Exercise ▸
Omit all pictures, then retype the data exactly as given.

Records for processing ▸
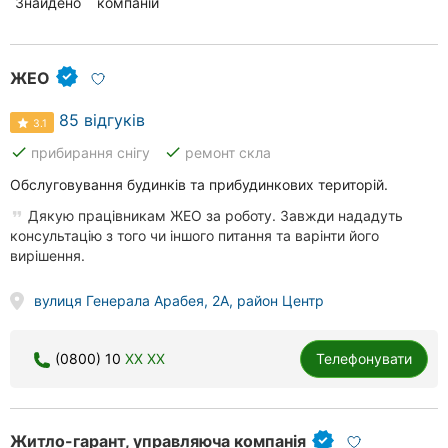
Знайдено
21
компаній
ЖЕО
85 відгуків
3.1
done
done
прибирання снігу
ремонт скла
Обслуговування будинків та прибудинкових територій.
Дякую працівникам ЖЕО за роботу. Завжди нададуть
консультацію з того чи іншого питання та варінти його
вирішення.
вулиця Генерала Арабея, 2А, район Центр
(0800) 10
XX XX
Телефонувати
Житло-гарант, управляюча компанія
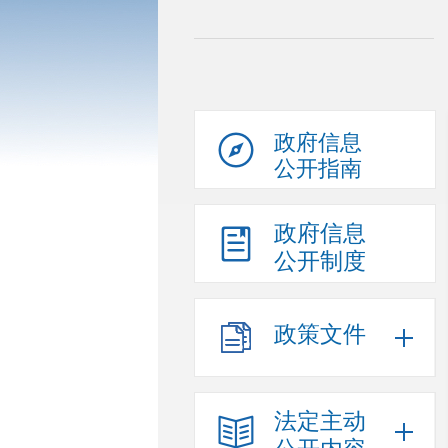
政府信息
公开指南
政府信息
公开制度
政策文件
法定主动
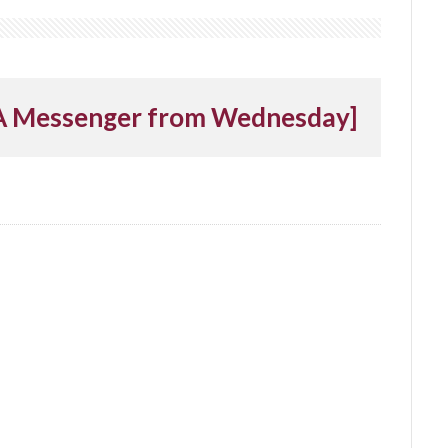
Messenger from Wednesday]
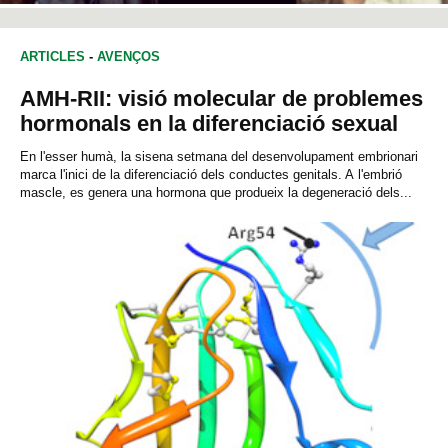
ARTICLES
-
AVENÇOS
AMH-RII: visió molecular de problemes
hormonals en la diferenciació sexual
En l'esser humà, la sisena setmana del desenvolupament embrionari
marca l'inici de la diferenciació dels conductes genitals. A l'embrió
mascle, es genera una hormona que produeix la degeneració dels...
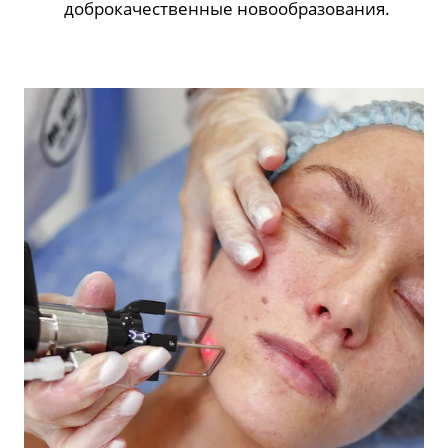
доброкачественные новообразования.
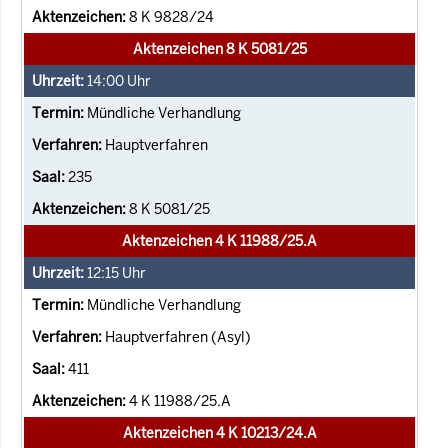
8 K 9828/24
Aktenzeichen 8 K 5081/25
14:00
Uhr
Mündliche Verhandlung
Hauptverfahren
235
8 K 5081/25
Aktenzeichen 4 K 11988/25.A
12:15
Uhr
Mündliche Verhandlung
Hauptverfahren (Asyl)
411
4 K 11988/25.A
Aktenzeichen 4 K 10213/24.A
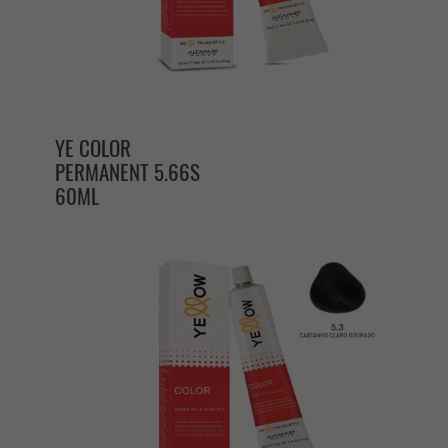
YE COLOR
PERMANENT 5.66S
60ML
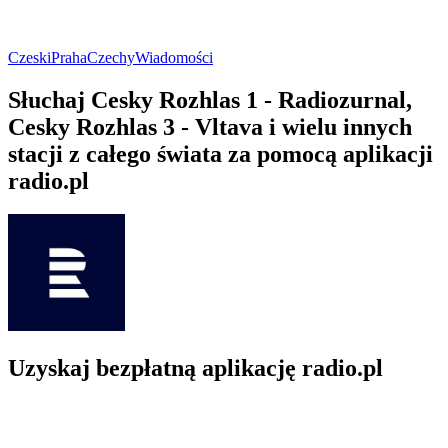
Czeski
Praha
Czechy
Wiadomości
Słuchaj Cesky Rozhlas 1 - Radiozurnal,
Cesky Rozhlas 3 - Vltava i wielu innych
stacji z całego świata za pomocą aplikacji
radio.pl
Uzyskaj bezpłatną aplikację radio.pl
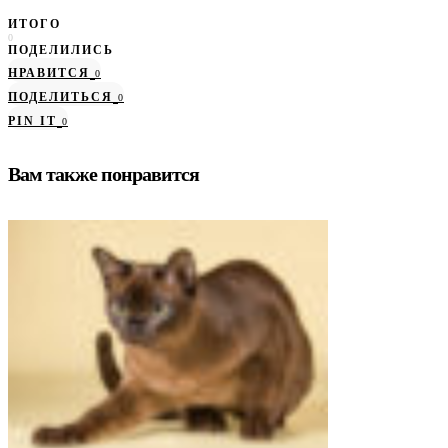
ИТОГО
0
ПОДЕЛИЛИСЬ
НРАВИТСЯ
0
ПОДЕЛИТЬСЯ
0
PIN IT
0
Вам также понравится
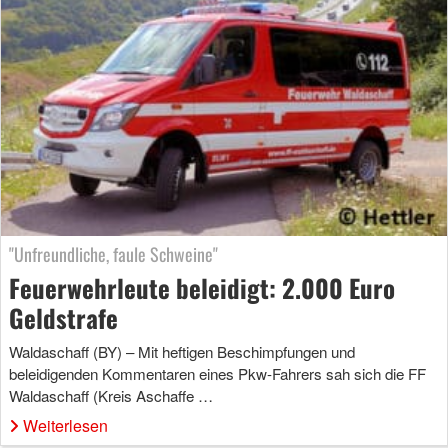
"Unfreundliche, faule Schweine"
Feuerwehrleute beleidigt: 2.000 Euro
Geldstrafe
Waldaschaff (BY) – Mit heftigen Beschimpfungen und
beleidigenden Kommentaren eines Pkw-Fahrers sah sich die FF
Waldaschaff (Kreis Aschaffe …
Weiterlesen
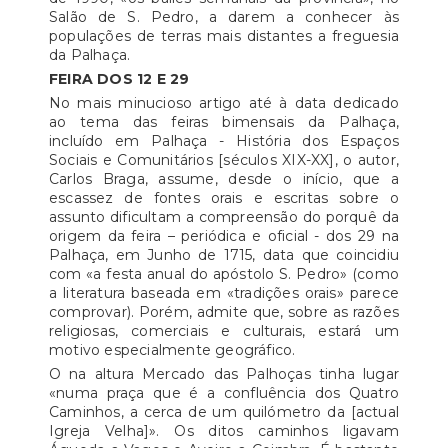
Salão de S. Pedro, a darem a conhecer às
populações de terras mais distantes a freguesia
da Palhaça.
FEIRA DOS 12 E 29
No mais minucioso artigo até à data dedicado
ao tema das feiras bimensais da Palhaça,
incluído em Palhaça - História dos Espaços
Sociais e Comunitários [séculos XIX-XX], o autor,
Carlos Braga, assume, desde o início, que a
escassez de fontes orais e escritas sobre o
assunto dificultam a compreensão do porquê da
origem da feira – periódica e oficial - dos 29 na
Palhaça, em Junho de 1715, data que coincidiu
com «a festa anual do apóstolo S. Pedro» (como
a literatura baseada em «tradições orais» parece
comprovar). Porém, admite que, sobre as razões
religiosas, comerciais e culturais, estará um
motivo especialmente geográfico.
O na altura Mercado das Palhoças tinha lugar
«numa praça que é a confluência dos Quatro
Caminhos, a cerca de um quilómetro da [actual
Igreja Velha]». Os ditos caminhos ligavam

Response below ▸
Знайдено
21
компаній
ЖЕО
85 відгуків
3.1
done
done
прибирання снігу
ремонт скла
Обслуговування будинків та прибудинкових територій.
Дякую працівникам ЖЕО за роботу. Завжди нададуть
консультацію з того чи іншого питання та варінти його
вирішення.
вулиця Генерала Арабея, 2А, район Центр
(0800) 10
XX XX
Телефонувати
Житло-гарант, управляюча компанія
政府信息
公开指南
政府信息
公开制度
政策文件
法定主动
Messenger from Wednesday]
ARTICLES
-
AVENÇOS
AMH-RII: visió molecular de problemes
hormonals en la diferenciació sexual
En l'esser humà, la sisena setmana del desenvolupament embrionari
marca l'inici de la diferenciació dels conductes genitals. A l'embrió
mascle, es genera una hormona que produeix la degeneració dels...
доброкачественные новообразования.
8 K 9828/24
Aktenzeichen 8 K 5081/25
14:00
Uhr
Mündliche Verhandlung
Hauptverfahren
235
8 K 5081/25
Aktenzeichen 4 K 11988/25.A
12:15
Uhr
Mündliche Verhandlung
Hauptverfahren (Asyl)
411
4 K 11988/25.A
Aktenzeichen 4 K 10213/24.A
YE COLOR
PERMANENT 5.66S
60ML
Czeski
Praha
Czechy
Wiadomości
Słuchaj Cesky Rozhlas 1 - Radiozurnal,
Cesky Rozhlas 3 - Vltava i wielu innych
stacji z całego świata za pomocą aplikacji
radio.pl
Uzyskaj bezpłatną aplikację radio.pl
ИТОГО
0
ПОДЕЛИЛИСЬ
НРАВИТСЯ
0
ПОДЕЛИТЬСЯ
0
PIN IT
0
Вам также понравится
"Unfreundliche, faule Schweine"
Feuerwehrleute beleidigt: 2.000 Euro
Geldstrafe
Waldaschaff (BY) – Mit heftigen Beschimpfungen und
beleidigenden Kommentaren eines Pkw-Fahrers sah sich die FF
Waldaschaff (Kreis Aschaffe …
Weiterlesen
Salão de S. Pedro, a darem a conhecer às
populações de terras mais distantes a freguesia
da Palhaça.
FEIRA DOS 12 E 29
No mais minucioso artigo até à data dedicado
ao tema das feiras bimensais da Palhaça,
incluído em Palhaça - História dos Espaços
Sociais e Comunitários [séculos XIX-XX], o autor,
Carlos Braga, assume, desde o início, que a
escassez de fontes orais e escritas sobre o
assunto dificultam a compreensão do porquê da
origem da feira – periódica e oficial - dos 29 na
Palhaça, em Junho de 1715, data que coincidiu
com «a festa anual do apóstolo S. Pedro» (como
a literatura baseada em «tradições orais» parece
comprovar). Porém, admite que, sobre as razões
religiosas, comerciais e culturais, estará um
motivo especialmente geográfico.
O na altura Mercado das Palhoças tinha lugar
«numa praça que é a confluência dos Quatro
Caminhos, a cerca de um quilómetro da [actual
Igreja Velha]». Os ditos caminhos ligavam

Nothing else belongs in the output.